Two weeks later, the Government of Cataluña said that the moment had arrived to put a stop to the camps, ordering riot police to violently dismantle the ones in Barcelona and Lleida. At the time, live footage begin to circulate on the web of riot police hitting peaceful resisters, sat on the ground. The images are shocking: a totally deranged police force that charges against thousands of peaceful demonstrators and shoots rubber bullets indiscriminately. During that day, all the ‘trending' topics on Twitter in Spain were related to the eviction of the camp in Barcelona. The images, videos and commentaries 'went viral'. Again, hundreds of thousands of people occupied the city squares, including Barcelona's, from which the police were expelled.

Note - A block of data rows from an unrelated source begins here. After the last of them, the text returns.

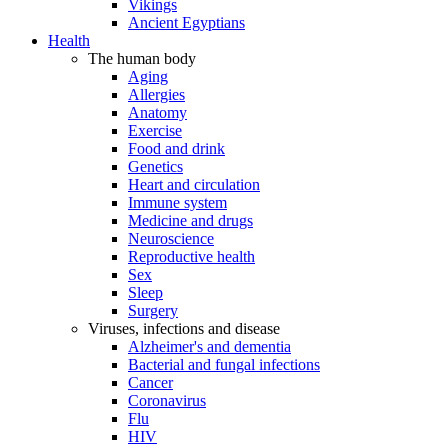
Vikings
Ancient Egyptians
Health
The human body
Aging
Allergies
Anatomy
Exercise
Food and drink
Genetics
Heart and circulation
Immune system
Medicine and drugs
Neuroscience
Reproductive health
Sex
Sleep
Surgery
Viruses, infections and disease
Alzheimer's and dementia
Bacterial and fungal infections
Cancer
Coronavirus
Flu
HIV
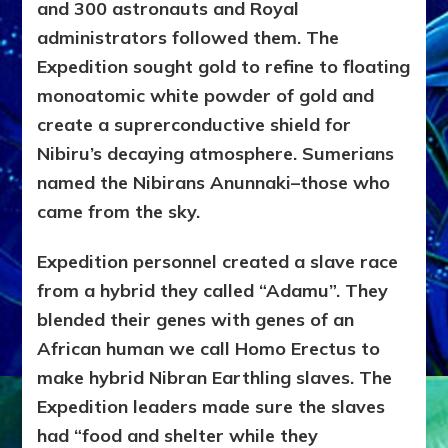
and 300 astronauts and Royal
administrators followed them. The
Expedition sought gold to refine to floating
monoatomic white powder of gold and
create a suprerconductive shield for
Nibiru’s decaying atmosphere. Sumerians
named the Nibirans Anunnaki–those who
came from the sky.
Expedition personnel created a slave race
from a hybrid they called “Adamu”. They
blended their genes with genes of an
African human we call Homo Erectus to
make hybrid Nibran Earthling slaves. The
Expedition leaders made sure the slaves
had “food and shelter while they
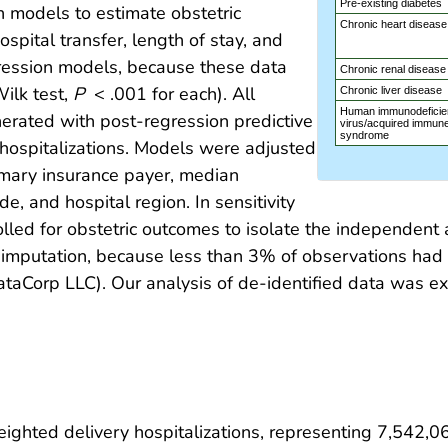
Pre-existing diabetes
n models to estimate obstetric
Chronic heart disease
pital transfer, length of stay, and
gression models, because these data
Chronic renal disease
ilk test,
P
< .001 for each). All
Chronic liver disease
Human immunodeficie
rated with post-regression predictive
virus/acquired immune
syndrome
hospitalizations. Models were adjusted
rimary insurance payer, median
e, and hospital region. In sensitivity
rolled for obstetric outcomes to isolate the independe
 imputation, because less than 3% of observations had 
taCorp LLC). Our analysis of de-identified data was ex
ghted delivery hospitalizations, representing 7,542,06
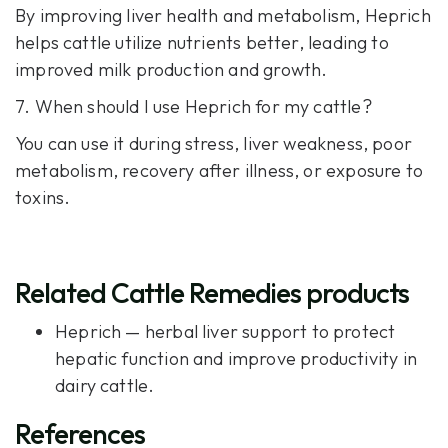
By improving liver health and metabolism, Heprich
helps cattle utilize nutrients better, leading to
improved milk production and growth.
7. When should I use Heprich for my cattle?
You can use it during stress, liver weakness, poor
metabolism, recovery after illness, or exposure to
toxins.
Related Cattle Remedies products
Heprich
— herbal liver support to protect
hepatic function and improve productivity in
dairy cattle.
References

This process has been repeated time after time during the year and a half that the movement has been underway. When the police attack protestors, non-stop images of what happened spread online, bringing together the responses to the repression of indignation, creative organising, and empowerment. In those moments, the web is completely taken over by the movement, and the politicians, media and police have capacity to influence public opinion. This was the case with 25S. Throughout the entire action the activists broadcast all that was happening live: from the civil disobedience sit-ins at the doors of Congress facing police charges non-violently to the encapuchados who first attacked the police and then switched sides and began to arrest protestors.

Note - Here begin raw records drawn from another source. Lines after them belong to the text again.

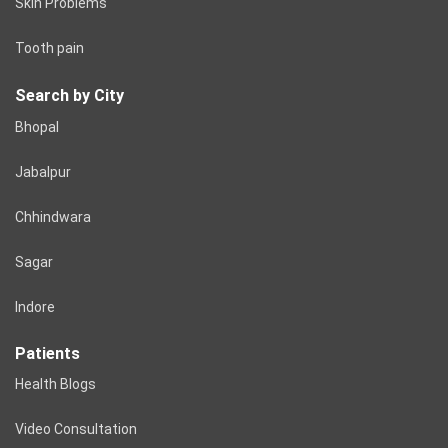
Skin Problems
Tooth pain
Search by City
Bhopal
Jabalpur
Chhindwara
Sagar
Indore
Patients
Health Blogs
Video Consultation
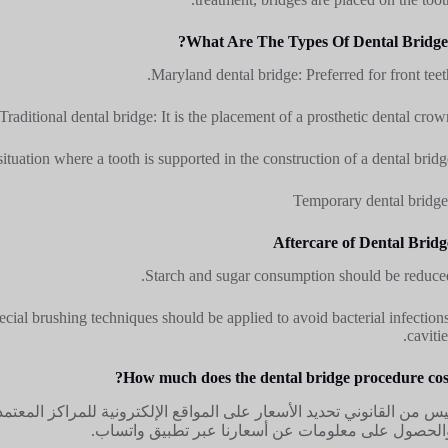
What Are The Types Of Dental Bridges
Maryland dental bridge: Preferred for front teeth
Traditional dental bridge: It is the placement of a prosthetic dental crown
situation where a tooth is supported in the construction of a dental bridge
Temporary dental bridge
Aftercare of Dental Bridg
Starch and sugar consumption should be reduced
ecial brushing techniques should be applied to avoid bacterial infections
cavitie
How much does the dental bridge procedure cost
ة للمراكز المعتمدة من وزارة الصحة. لهذا السبب، يمكنك الاتصال بعيادتن
والحصول على معلومات عن أسعارنا عبر تطبيق واتساب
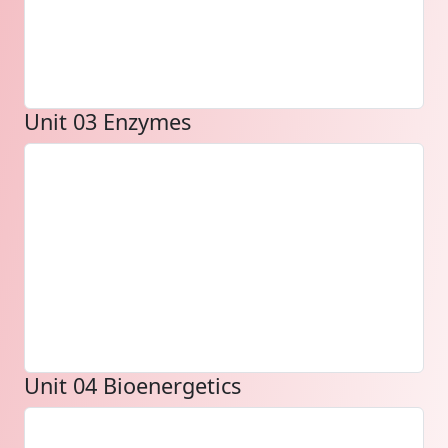
Unit 03 Enzymes
Unit 04 Bioenergetics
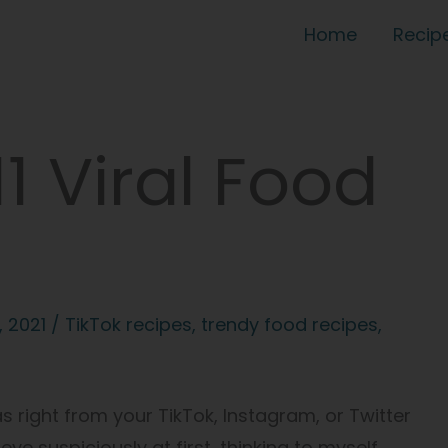
Home
Recip
1 Viral Food
, 2021
/
TikTok recipes
,
trendy food recipes
,
right from your TikTok, Instagram, or Twitter
eye suspiciously at first, thinking to myself,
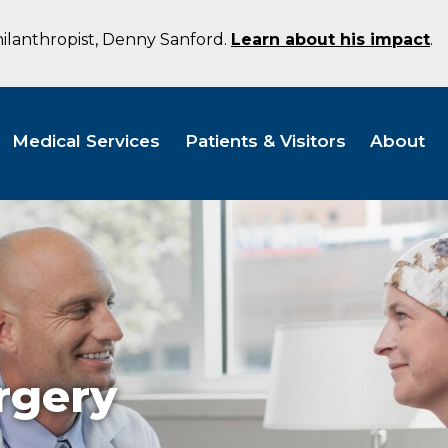
hilanthropist, Denny Sanford.
Learn about his impact
.
Medical Services
Patients & Visitors
About
rgery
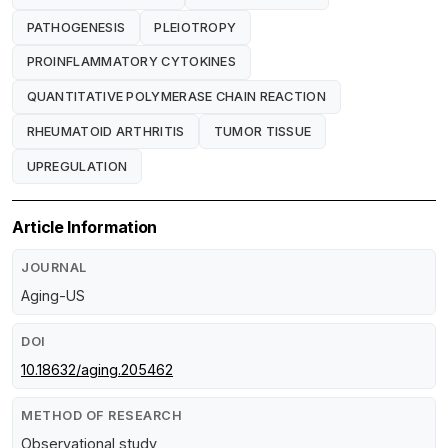
PATHOGENESIS
PLEIOTROPY
PROINFLAMMATORY CYTOKINES
QUANTITATIVE POLYMERASE CHAIN REACTION
RHEUMATOID ARTHRITIS
TUMOR TISSUE
UPREGULATION
Article Information
JOURNAL
Aging-US
DOI
10.18632/aging.205462
METHOD OF RESEARCH
Observational study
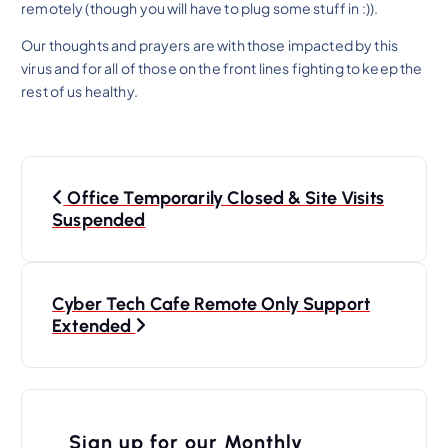
remotely (though you will have to plug some stuff in :)).
Our thoughts and prayers are with those impacted by this
virus and for all of those on the front lines fighting to keep the
rest of us healthy.
P
Office Temporarily Closed & Site Visits
o
Suspended
s
t
n
Cyber Tech Cafe Remote Only Support
Extended
a
v
i
Sign up for our Monthly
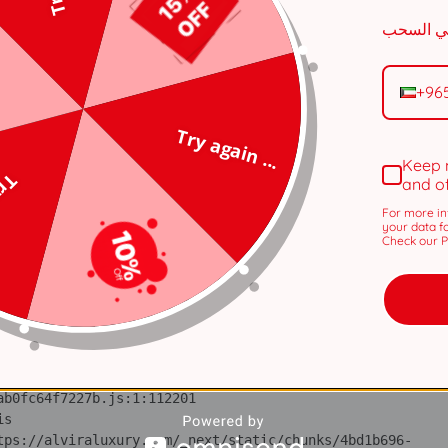
tps://alviraluxury.com/_next/static/chunks/371.6e19e9a44
i 
tps://alviraluxury.com/_next/static/chunks/371.6e19e9a44
+96
lS 
Try again ...
tps://alviraluxury.com/_next/static/chunks/4bd1b696-
Keep 
 ...
and o
ot 
tps://alviraluxury.com/_next/static/chunks/4bd1b696-
For more in
your data f
Check our Pr
ov 
tps://alviraluxury.com/_next/static/chunks/4bd1b696-
ic 
tps://alviraluxury.com/_next/static/chunks/4bd1b696-
 at https://alviraluxury.com/_next/static/chunks/4bd1b696-
is 
tps://alviraluxury.com/_next/static/chunks/4bd1b696-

Technology is allowing movements to create tools to overcome their communication limitations and disrupt the tools that state powers use to discredit them. Since the Arab Spring, a radical change has been happening in the forms of organisation of grassroots activist movements. We are still experimenting, but everything indicates that in the next few years we will see many more examples of synergies between social movements and information technologies. We are getting increasingly nearer to profound social change.